Tampouco prego o humanismo secular, o racionalismo ou naturalismo. Não tenho a intenção de fazer apologética de crenças – ou da falta delas – para aliviar tensões mentais.

Acredito em questionamentos honestos e saudáveis. Acredito em proposições que nos tirem do comodismo e das respostas prontas e enlatadas. Respeito com sinceridade a consciência da individualidade de cada pessoa.
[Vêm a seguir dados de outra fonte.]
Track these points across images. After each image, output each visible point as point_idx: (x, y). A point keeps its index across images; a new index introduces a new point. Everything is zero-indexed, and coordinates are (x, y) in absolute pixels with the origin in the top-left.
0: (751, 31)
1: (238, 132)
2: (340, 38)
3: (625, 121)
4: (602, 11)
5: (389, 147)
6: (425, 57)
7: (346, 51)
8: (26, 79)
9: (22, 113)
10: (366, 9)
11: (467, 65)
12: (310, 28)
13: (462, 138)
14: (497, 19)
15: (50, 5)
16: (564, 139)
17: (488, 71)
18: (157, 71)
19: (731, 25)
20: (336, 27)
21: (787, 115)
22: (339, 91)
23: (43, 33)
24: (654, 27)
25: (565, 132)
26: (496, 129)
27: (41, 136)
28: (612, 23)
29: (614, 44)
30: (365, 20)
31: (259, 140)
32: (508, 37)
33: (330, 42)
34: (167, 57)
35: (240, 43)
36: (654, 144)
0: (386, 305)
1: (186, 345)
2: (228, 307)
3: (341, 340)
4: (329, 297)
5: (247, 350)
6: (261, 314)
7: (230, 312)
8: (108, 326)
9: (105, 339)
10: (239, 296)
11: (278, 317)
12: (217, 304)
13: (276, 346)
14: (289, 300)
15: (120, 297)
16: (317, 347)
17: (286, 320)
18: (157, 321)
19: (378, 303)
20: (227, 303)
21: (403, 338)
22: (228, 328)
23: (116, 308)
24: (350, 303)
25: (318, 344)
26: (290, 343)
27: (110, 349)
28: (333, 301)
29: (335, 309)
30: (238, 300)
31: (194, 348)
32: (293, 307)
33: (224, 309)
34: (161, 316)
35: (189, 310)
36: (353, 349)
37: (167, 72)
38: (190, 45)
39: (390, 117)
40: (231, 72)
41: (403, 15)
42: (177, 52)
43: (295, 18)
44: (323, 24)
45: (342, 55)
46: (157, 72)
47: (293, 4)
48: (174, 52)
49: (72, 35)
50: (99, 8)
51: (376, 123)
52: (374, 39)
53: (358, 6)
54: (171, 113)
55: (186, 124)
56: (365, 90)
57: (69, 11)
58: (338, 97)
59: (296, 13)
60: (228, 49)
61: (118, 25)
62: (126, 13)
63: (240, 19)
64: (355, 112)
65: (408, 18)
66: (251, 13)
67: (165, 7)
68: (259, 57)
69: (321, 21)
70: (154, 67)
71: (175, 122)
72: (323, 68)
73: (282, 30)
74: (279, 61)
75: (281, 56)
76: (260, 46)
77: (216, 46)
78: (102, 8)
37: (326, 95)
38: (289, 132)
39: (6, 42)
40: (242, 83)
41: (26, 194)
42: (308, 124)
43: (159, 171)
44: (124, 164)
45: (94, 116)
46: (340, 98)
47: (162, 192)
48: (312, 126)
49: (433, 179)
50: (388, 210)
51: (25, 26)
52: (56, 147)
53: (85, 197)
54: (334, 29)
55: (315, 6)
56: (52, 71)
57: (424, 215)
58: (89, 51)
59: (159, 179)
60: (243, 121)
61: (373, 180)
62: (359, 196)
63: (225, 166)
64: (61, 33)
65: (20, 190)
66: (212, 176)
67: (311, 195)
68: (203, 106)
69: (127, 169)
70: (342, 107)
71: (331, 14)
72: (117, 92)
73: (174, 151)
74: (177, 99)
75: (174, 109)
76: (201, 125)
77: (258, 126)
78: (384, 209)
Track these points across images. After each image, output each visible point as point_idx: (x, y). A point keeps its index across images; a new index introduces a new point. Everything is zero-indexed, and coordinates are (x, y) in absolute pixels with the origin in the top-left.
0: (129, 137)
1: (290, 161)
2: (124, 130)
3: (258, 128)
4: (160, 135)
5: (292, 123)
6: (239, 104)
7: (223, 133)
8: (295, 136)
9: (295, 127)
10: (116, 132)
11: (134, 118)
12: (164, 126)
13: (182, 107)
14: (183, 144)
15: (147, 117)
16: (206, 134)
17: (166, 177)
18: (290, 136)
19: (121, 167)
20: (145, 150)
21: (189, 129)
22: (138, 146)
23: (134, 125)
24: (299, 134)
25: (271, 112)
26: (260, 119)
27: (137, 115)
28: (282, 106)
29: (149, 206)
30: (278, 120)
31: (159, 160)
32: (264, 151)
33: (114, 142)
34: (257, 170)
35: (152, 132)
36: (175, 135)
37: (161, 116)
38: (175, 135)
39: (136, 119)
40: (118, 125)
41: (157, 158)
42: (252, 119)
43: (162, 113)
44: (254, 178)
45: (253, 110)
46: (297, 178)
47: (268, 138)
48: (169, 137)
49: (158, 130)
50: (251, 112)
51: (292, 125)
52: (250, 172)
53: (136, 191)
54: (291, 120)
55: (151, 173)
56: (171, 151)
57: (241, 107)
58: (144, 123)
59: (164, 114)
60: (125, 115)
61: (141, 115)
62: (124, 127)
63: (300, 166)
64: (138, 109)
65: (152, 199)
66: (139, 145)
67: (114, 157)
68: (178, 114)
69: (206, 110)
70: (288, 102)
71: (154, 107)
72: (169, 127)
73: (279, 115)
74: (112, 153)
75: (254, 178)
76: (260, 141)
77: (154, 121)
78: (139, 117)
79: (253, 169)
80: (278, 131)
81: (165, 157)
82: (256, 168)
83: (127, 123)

Simpatizo profundamente com quem me diz: “Não sei, ainda não sei.”

Talvez a intenção desse texto seja somente uma leve provocação, um grãozinho de areia na sola do sapato das nossas ‘profissões de fé’.

É como nos dizia – marotamente – aquele chatíssimo e esperto professor de Fisiologia, lá nos tempos da Faculdade: “O que vocês acham mesmo?”

Helena Beatriz Pacitti, no Timilique!

3 comentários:

Chicco Salerno disse...

Me fez lembrar ainda do próprio apóstolo (o da verdade!)Paulo, quando no Areópago em Atenas, trocando idéias com os filósofos epicureus e estóicos inicia seu discurso afirmando: "...Varões atenienses, em tudo vos vejo um tanto s u p e r s t i c i o s o s" [At 17:22 RC]

Enquanto a superstição prevalecer sobre a verdade, Religião e Ciência caminharão antagonizando-se, e o Culto da Carga encontrará sempre mais adeptos.

É o que temos visto dentre os religiosos das várias correntes ou mesmo dentro do cristianismo, é o que temos visto dentre aqueles que professam ser cientistas também.

O que presenciamos nada mais é que a superstição levada a extremos vestida de cores do saber e da fé.

Camilo disse...

Caramba! que texto gostoso de ler...

Então, esse tipo de fé produzido pelas catedrais macedina e afiliados não passa de movimento do tempo ameninado da consciencia!

Will disse...

Muito bom! Puta leitura agradável.

Lembrei do Gondim: Creio, mas tenho dúividas.